_EXERCISE GOAL_
For the records below, give the number of lines that include the string "oriented". Nothing else belongs in the answer.

** RECORDS SUPPLIED follows **

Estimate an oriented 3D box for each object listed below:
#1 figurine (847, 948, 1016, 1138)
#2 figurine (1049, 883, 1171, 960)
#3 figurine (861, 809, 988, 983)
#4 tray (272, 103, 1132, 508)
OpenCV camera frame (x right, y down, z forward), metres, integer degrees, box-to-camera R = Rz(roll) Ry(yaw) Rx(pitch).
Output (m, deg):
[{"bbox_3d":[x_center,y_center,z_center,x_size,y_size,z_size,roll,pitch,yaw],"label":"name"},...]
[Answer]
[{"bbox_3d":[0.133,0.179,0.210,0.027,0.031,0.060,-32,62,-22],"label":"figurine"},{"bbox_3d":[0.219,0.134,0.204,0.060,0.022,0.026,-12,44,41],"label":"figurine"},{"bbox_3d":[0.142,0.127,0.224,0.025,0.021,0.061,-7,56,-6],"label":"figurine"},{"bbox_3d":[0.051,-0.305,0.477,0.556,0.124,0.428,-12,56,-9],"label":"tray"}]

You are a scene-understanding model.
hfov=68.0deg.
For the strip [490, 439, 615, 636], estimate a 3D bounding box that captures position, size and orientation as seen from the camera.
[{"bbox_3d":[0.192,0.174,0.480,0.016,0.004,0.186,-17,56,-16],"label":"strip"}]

** End of RECORDS SUPPLIED **
** RECORDS SUPPLIED follows **

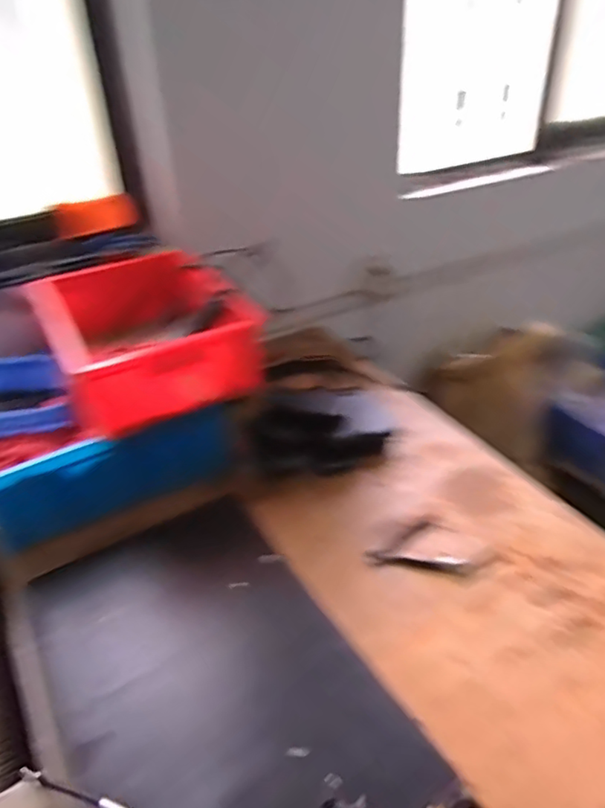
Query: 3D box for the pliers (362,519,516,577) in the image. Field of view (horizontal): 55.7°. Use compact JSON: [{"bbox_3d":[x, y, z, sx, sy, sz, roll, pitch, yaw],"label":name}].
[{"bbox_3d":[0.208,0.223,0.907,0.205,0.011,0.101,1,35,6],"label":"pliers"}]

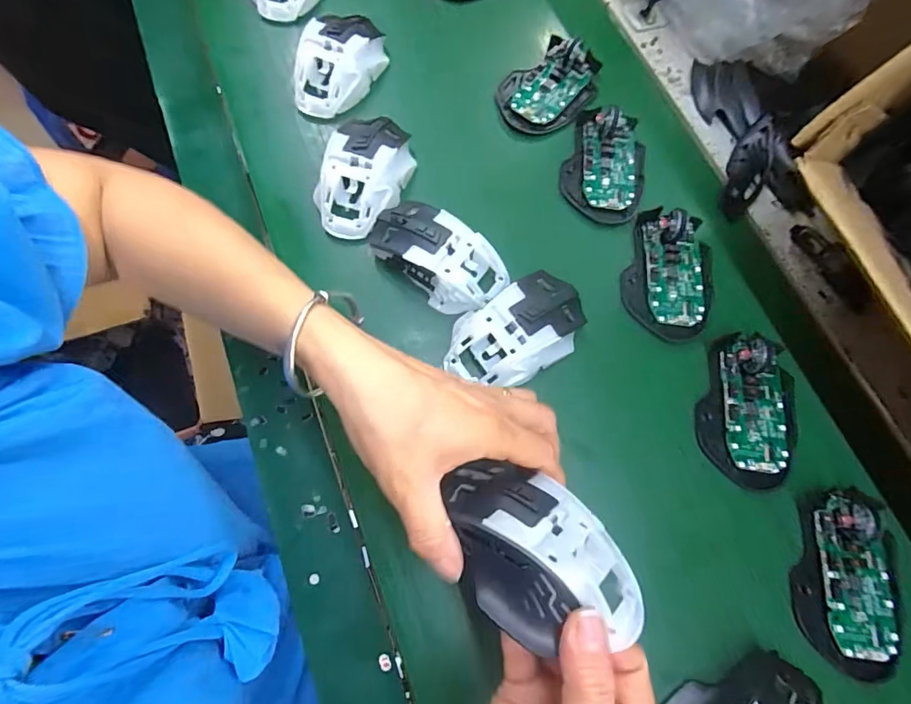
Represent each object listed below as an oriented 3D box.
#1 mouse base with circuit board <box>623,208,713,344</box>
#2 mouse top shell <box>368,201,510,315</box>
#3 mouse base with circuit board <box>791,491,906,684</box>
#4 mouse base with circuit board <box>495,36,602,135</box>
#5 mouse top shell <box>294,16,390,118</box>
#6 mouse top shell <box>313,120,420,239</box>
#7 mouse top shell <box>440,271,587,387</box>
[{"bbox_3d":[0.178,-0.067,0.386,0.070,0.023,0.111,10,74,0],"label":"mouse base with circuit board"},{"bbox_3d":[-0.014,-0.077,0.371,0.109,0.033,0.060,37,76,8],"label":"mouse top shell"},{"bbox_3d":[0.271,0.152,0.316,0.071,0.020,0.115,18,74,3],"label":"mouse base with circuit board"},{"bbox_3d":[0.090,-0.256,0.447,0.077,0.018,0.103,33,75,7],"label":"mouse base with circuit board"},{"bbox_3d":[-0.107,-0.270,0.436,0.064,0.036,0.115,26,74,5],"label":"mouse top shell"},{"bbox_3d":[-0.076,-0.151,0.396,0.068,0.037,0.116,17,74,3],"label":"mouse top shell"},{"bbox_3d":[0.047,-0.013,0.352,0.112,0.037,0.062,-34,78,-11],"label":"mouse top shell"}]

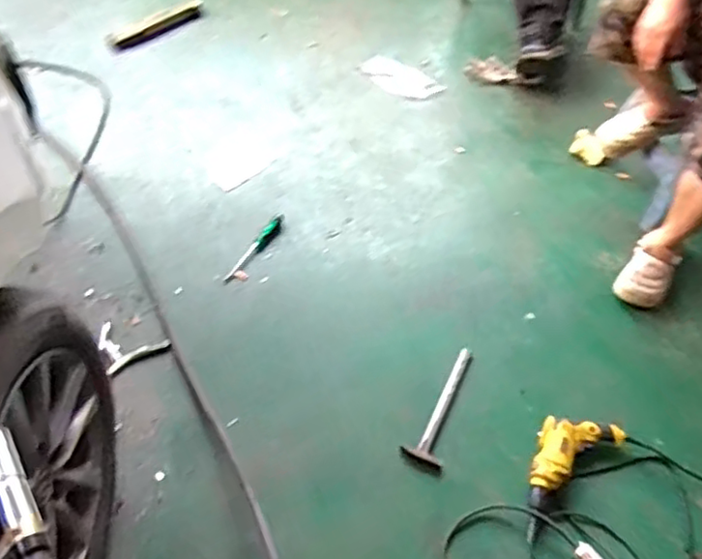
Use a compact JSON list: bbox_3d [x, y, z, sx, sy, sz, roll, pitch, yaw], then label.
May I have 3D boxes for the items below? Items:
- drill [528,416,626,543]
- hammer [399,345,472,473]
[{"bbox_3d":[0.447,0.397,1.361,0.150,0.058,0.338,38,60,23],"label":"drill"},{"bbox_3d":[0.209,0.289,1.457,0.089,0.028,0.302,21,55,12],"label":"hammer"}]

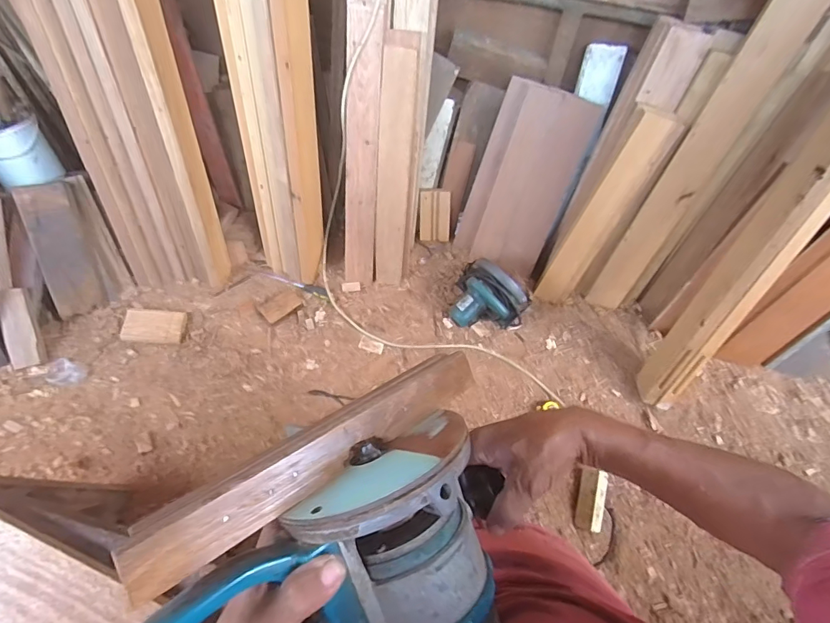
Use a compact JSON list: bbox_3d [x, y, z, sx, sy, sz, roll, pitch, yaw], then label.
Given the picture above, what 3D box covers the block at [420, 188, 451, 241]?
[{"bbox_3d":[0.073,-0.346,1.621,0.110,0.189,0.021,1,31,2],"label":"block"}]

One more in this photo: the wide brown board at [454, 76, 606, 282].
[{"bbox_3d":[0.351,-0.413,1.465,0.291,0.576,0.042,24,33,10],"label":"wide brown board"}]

** End of RECORDS SUPPLIED **
** RECORDS SUPPLIED follows **

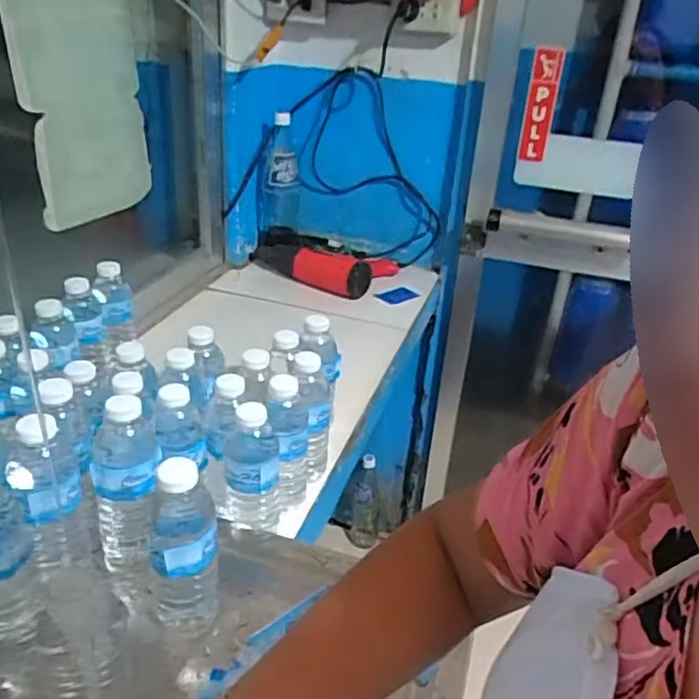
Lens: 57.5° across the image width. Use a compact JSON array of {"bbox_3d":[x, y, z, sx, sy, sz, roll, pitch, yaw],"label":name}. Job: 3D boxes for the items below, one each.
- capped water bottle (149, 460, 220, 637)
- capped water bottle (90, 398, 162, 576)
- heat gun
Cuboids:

** End of RECORDS SUPPLIED **

_SOLVED EXERCISE_
2